Peripheral Blood Mononuclear Cells Enhance Cartilage Repair in in vivo Osteochondral Defect Model

Abstract

This study characterized peripheral blood mononuclear cells (PBMC) in terms of their potential in cartilage repair and investigated their ability to improve the healing in a pre-clinical large animal model. Human PBMCs were isolated with gradient centrifugation and adherent PBMC's were evaluated for their ability to differentiate into adipogenic, chondrogenic and osteogenic lineages and also for their expression of musculoskeletal genes. The phenotype of the PBMCs was evaluated using Stro-1, CD34, CD44, CD45, CD90, CD106, CD105, CD146 and CD166 cell surface markers. Osteochondral defects were created in the medial femoral condyle (MFC) of 24 Welsh mountain sheep and evaluated at a six month time point. Four cell treatment groups were evaluated in combination with collagen-GAG-scaffold: (1) MSC alone; (2) MSCs and PBMCs at a ratio of 20:1; (3) MSCs and PBMC at a ratio of 2:1 and (4) PBMCs alone. Samples from the surgical site were evaluated for mechanical properties, ICRS score and histological repair. Fresh PBMC samples were 90% positive for hematopoietic cell surface markers and negative for the MSC antibody panel (<1%, p = 0.006). However, the adherent PBMC population expressed mesenchymal stem cell markers in hypoxic culture and lacked CD34/45 positive cells (<0.2%). This finding demonstrated that the adherent cells had acquired an MSC-like phenotype and transformed in hypoxia from their original hematopoietic lineage. Four key genes in muskuloskeletal biology were significantly upregulated in adherent PBMCs by hypoxia: BMP2 4.2-fold (p = 0.0007), BMP6 10.7-fold (p = 0.0004), GDF5 2.0-fold (p = 0.002) and COL1 5.0-fold (p = 0.046). The monolayer multilineage analysis confirmed the trilineage mesenchymal potential of the adherent PBMCs. PBMC cell therapy was equally good as bone marrow MSC therapy for defects in the ovine large animal model. Our results show that PBMCs support cartilage healing and oxygen tension of the environment was found to have a key effect on the derivation of a novel adherent cell population with an MSC-like phenotype. This study presents a novel and easily attainable point-of-care cell therapy with PBMCs to treat osteochondral defects in the knee avoiding any cell manipulations outside the surgical room.

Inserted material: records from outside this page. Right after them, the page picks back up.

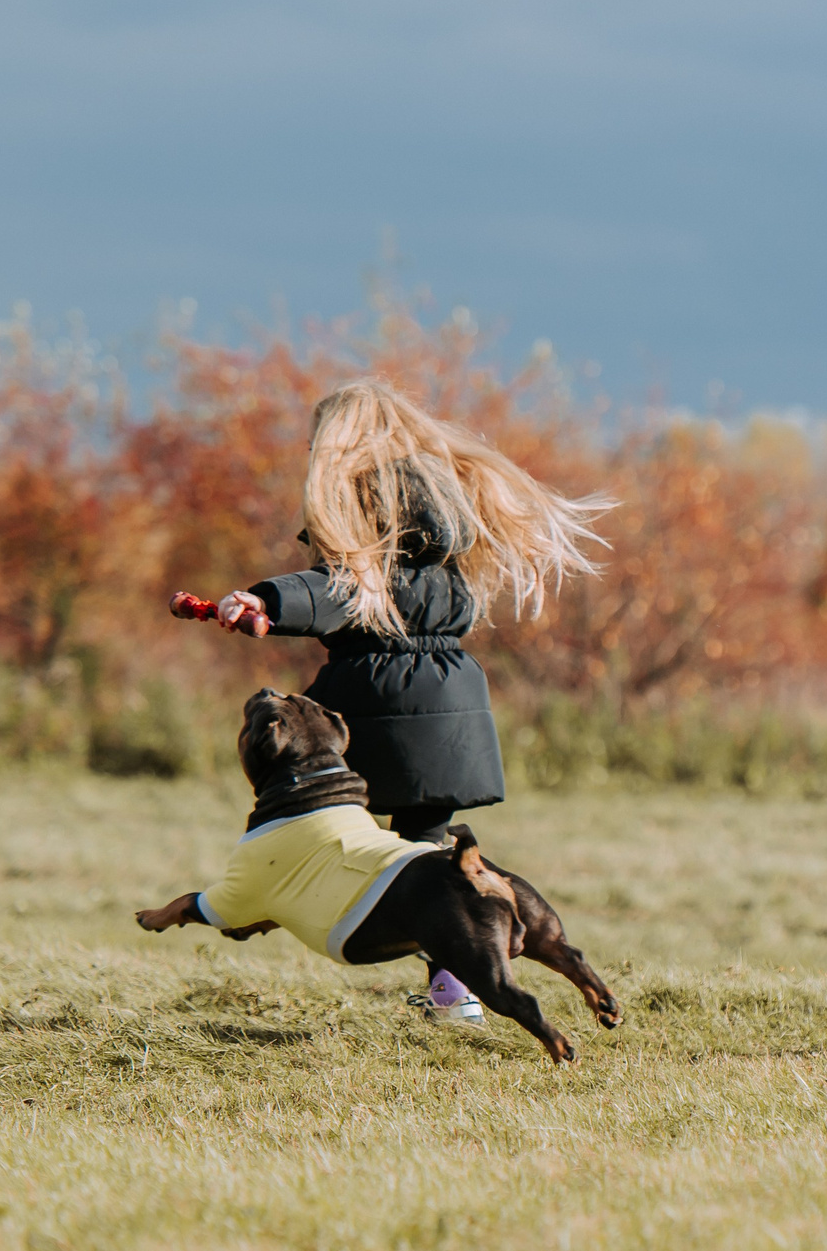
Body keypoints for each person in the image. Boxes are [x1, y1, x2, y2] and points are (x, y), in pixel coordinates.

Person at [182, 376, 609, 1012]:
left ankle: (273, 907)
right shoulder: (448, 551)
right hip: (451, 706)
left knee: (342, 836)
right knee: (431, 853)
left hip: (379, 706)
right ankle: (455, 987)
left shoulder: (372, 553)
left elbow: (333, 589)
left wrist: (265, 600)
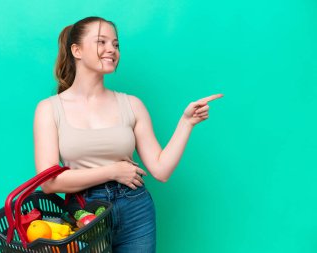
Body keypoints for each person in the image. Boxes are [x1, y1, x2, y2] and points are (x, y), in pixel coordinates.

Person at [33, 16, 223, 253]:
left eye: (116, 44)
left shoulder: (131, 105)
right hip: (83, 213)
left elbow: (160, 170)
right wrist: (112, 170)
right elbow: (49, 182)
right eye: (101, 42)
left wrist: (186, 123)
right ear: (77, 50)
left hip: (135, 208)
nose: (111, 49)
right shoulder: (49, 109)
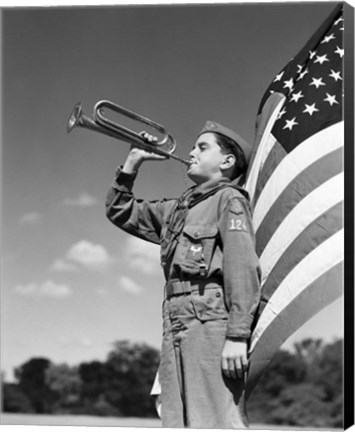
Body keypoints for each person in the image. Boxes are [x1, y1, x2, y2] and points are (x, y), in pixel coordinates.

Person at [105, 120, 261, 428]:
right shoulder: (177, 209)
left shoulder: (229, 199)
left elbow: (241, 266)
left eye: (202, 148)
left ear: (227, 162)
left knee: (214, 418)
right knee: (176, 419)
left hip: (210, 319)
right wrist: (134, 160)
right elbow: (119, 209)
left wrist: (237, 335)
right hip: (174, 318)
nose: (191, 153)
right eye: (193, 147)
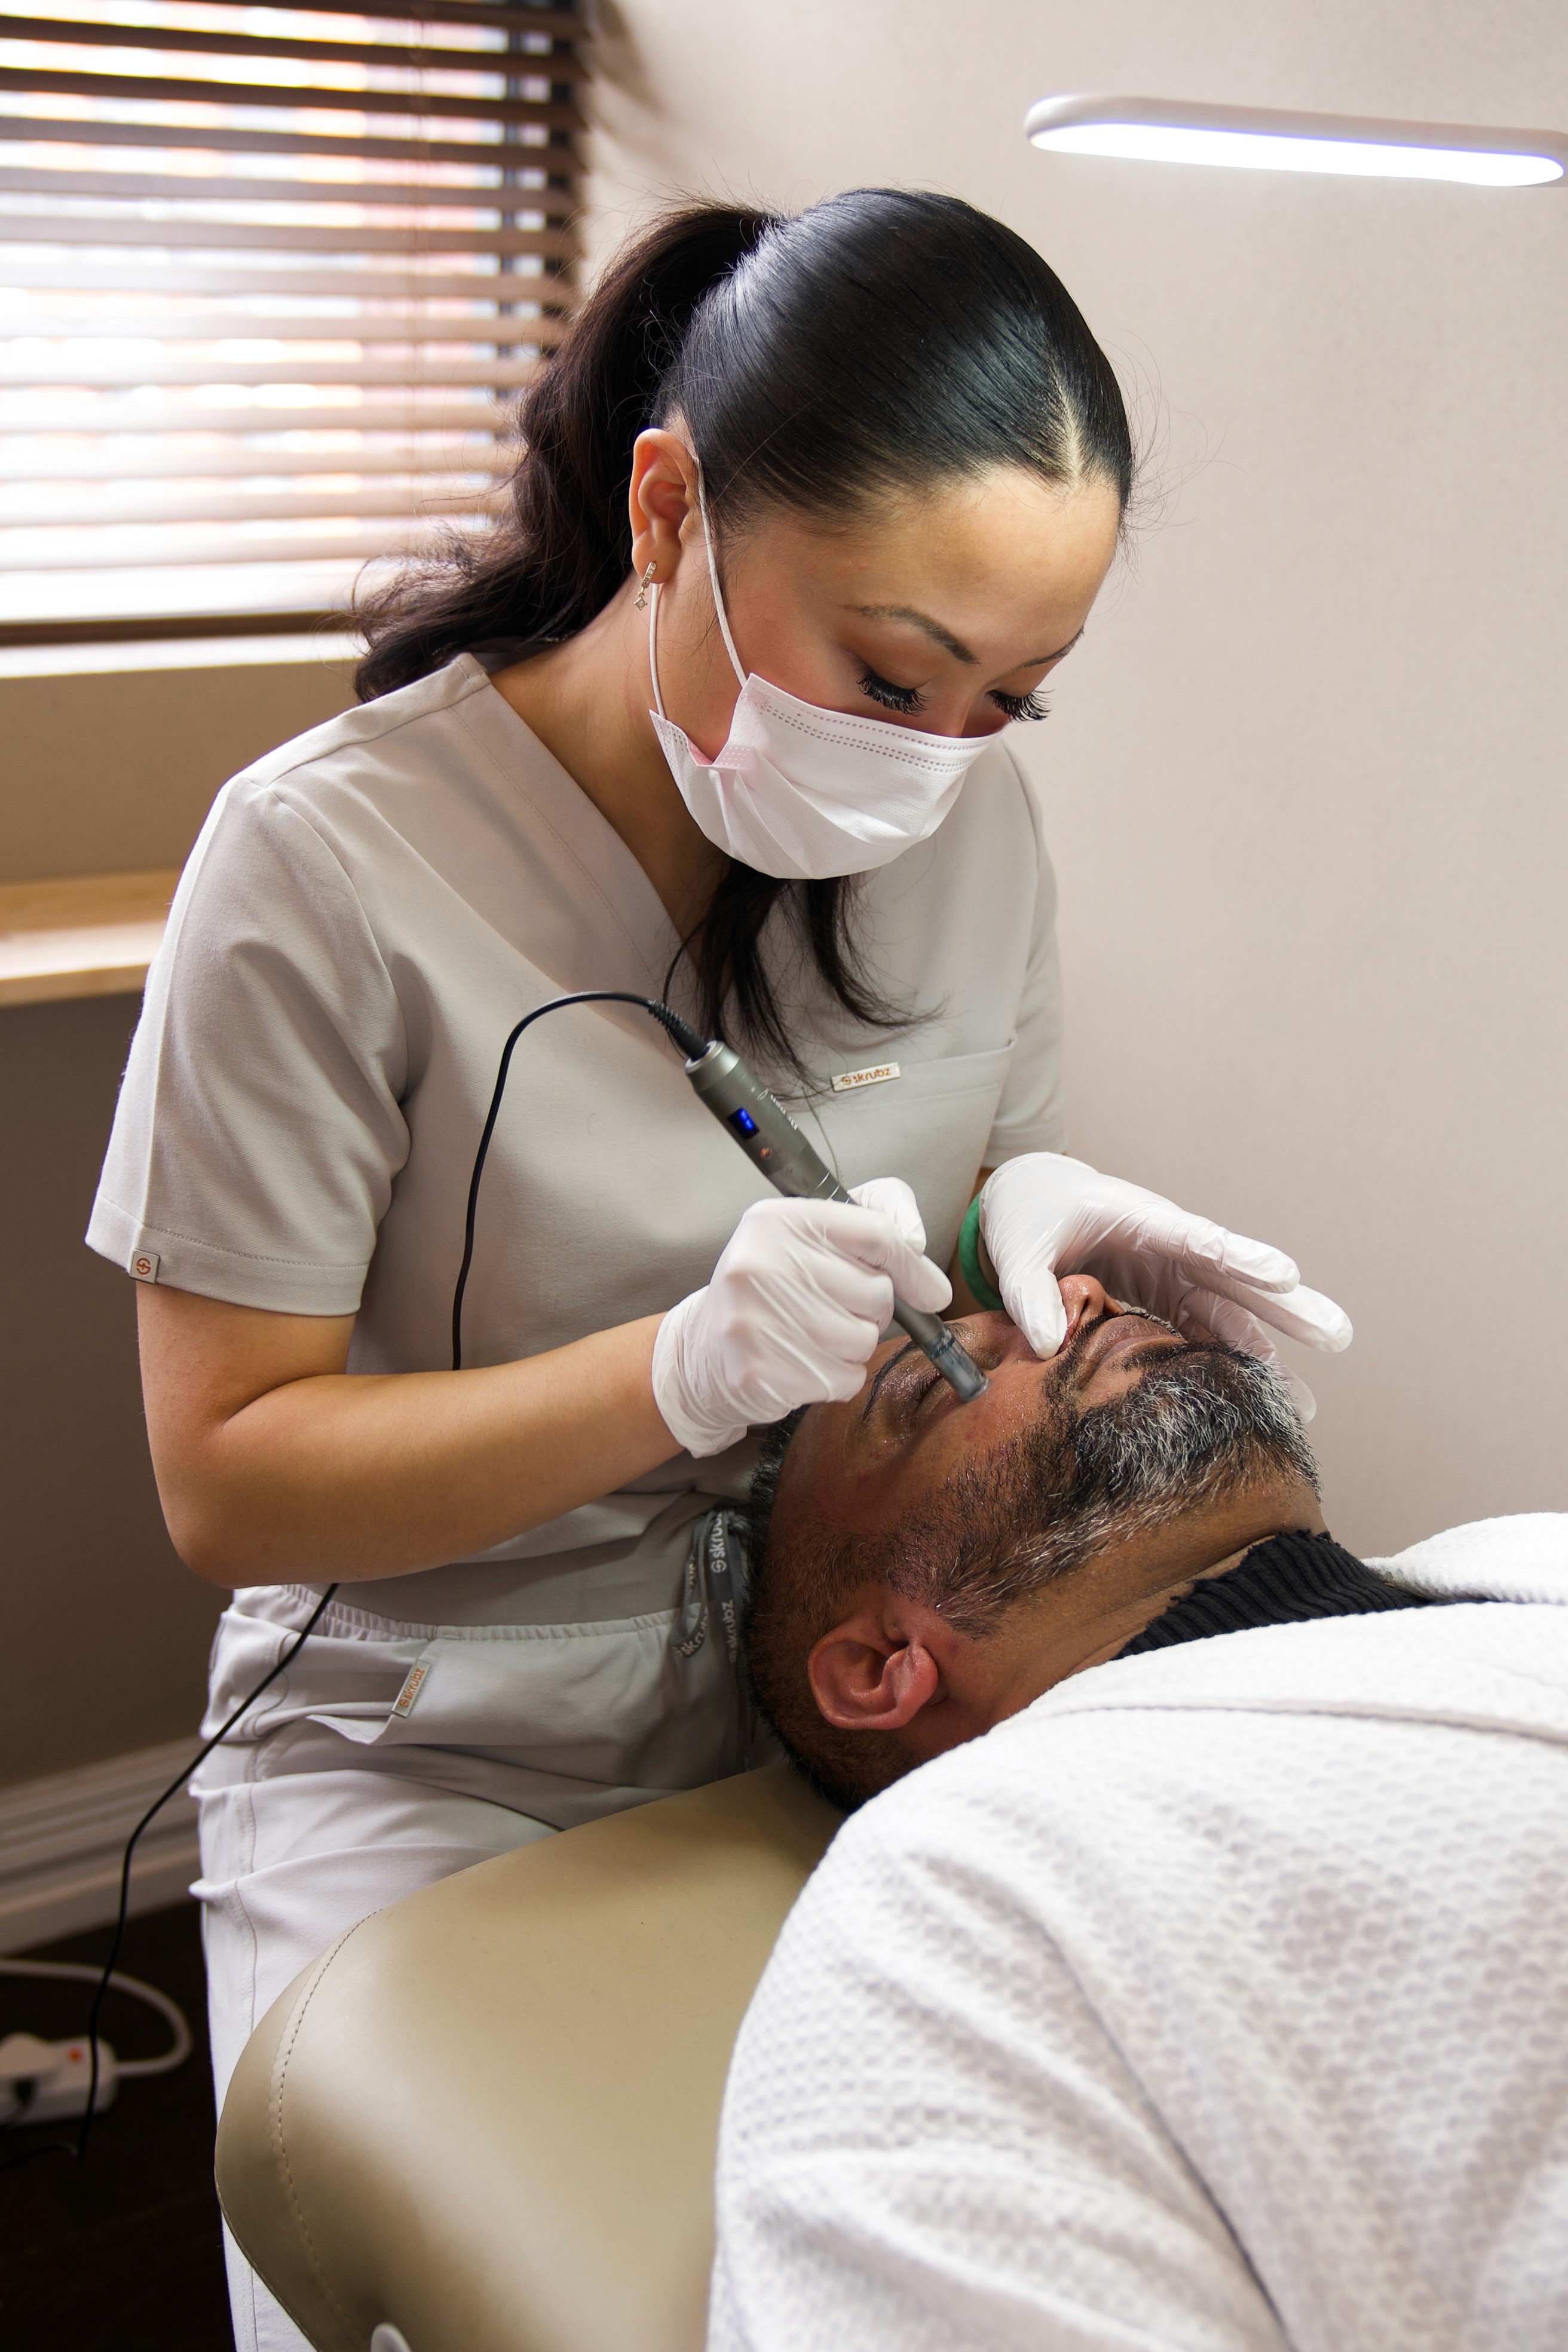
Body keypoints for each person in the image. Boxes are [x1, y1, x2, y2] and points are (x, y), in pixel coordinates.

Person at [85, 191, 1348, 2349]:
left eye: (1010, 703)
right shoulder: (324, 860)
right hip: (432, 1734)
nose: (938, 756)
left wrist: (1030, 1211)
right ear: (669, 508)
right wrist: (666, 1373)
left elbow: (958, 1192)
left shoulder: (963, 823)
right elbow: (231, 1476)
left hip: (825, 1706)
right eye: (891, 675)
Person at [710, 1289, 1568, 2349]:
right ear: (886, 1662)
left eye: (1066, 1286)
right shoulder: (945, 1898)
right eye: (928, 1381)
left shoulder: (1528, 1559)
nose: (1077, 1296)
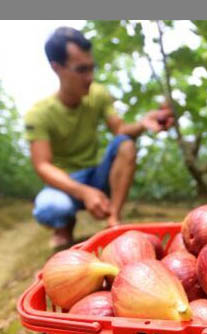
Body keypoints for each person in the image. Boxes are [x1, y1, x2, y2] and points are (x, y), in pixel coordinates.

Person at [24, 26, 174, 248]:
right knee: (51, 208)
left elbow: (120, 131)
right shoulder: (39, 114)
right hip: (65, 182)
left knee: (125, 145)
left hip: (96, 175)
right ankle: (64, 225)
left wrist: (143, 123)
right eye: (81, 70)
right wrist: (83, 192)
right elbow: (43, 166)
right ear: (57, 68)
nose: (90, 77)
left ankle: (113, 220)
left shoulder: (98, 95)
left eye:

Fig 1. Peripheral blood mononuclear cell characterization.

(A) Fluorescent labelling of fresh PBMC in suspension and adherent PBMC in both normoxia and hypoxia comparing hematopoietic and mesenchymal cell surface markers (n = 4). Representative images of PBMCs after 12 days growing in (B) normoxia and (C) hypoxia (scale bar 50 μm).

Fig 2. Gene expression analysis.

The mRNA expression of PBMCs in both normoxic and hypoxic culture (24h). BMP2 (p = 0.0007), BMP6 (p = 0.0004), GDF5 (p = 0.002) and COL1 (p = 0.046) normalized to B2M housekeeping gene. Level of statistical significance; * p<0.05, ** p<0.001 and *** p<0.0001 with biological n = 4 and technical n = 3.

Fig 3. Tripotential lineage differentiation.

Morphological analysis of the adherent PBMCs (A-F) and Mesoblast MSCs (G-L) in both normoxic and hypoxic culture at day 21 under phase contrast light microscopy. Representative images of osteogenic differentiation (Alizarin-red; A, D, G and J), adipogenic differentiation (Oil-red-O; B, E, H and K) and chondrogenic differentiation (Alcian blue; C, F, I and L). Scale bar 200 μm.

Fig 4. Analysis of the defect repair.

(A) Representative images of an average sample of each treatment group showing the macroscopic surface repair in femoral condyles. (B) Osteochondral healing of each treatment group stained with Safranin O/Fast Green. The scale bar represents the radius of the initial defect (6.0 mm). Some of the findings include: neocartilage formation on the surface of the defect (red/black vertical arrow) and remnants of the biomaterial (black horizontal arrow). (C) Safranin O/Fast Green stained high magnification (20x) images of the articular cartilage healing in the surface and in the subchondral bone where remnants of the biomaterial can be found. (D) Collagen type II staining and (E) Collagen type I staining at the repair site and within the remnants of the collagen biomaterial.

Fig 5. Quantification of the repair tissue.

(A) The ICRS score assessing the integration of the cell-scaffold construct into the medial femoral condyles. (B) Mechanical stiffness and (C) histological evaluation based on the modified O'Driscoll scoring system. (D) Summary of the healing with repair tissue in the defect when 100% is the total defect area. (E) Summary of the neocartilage formation in the articular cartilage surface when 100% is the total defect area. There was no significant difference between the test groups for these measurements.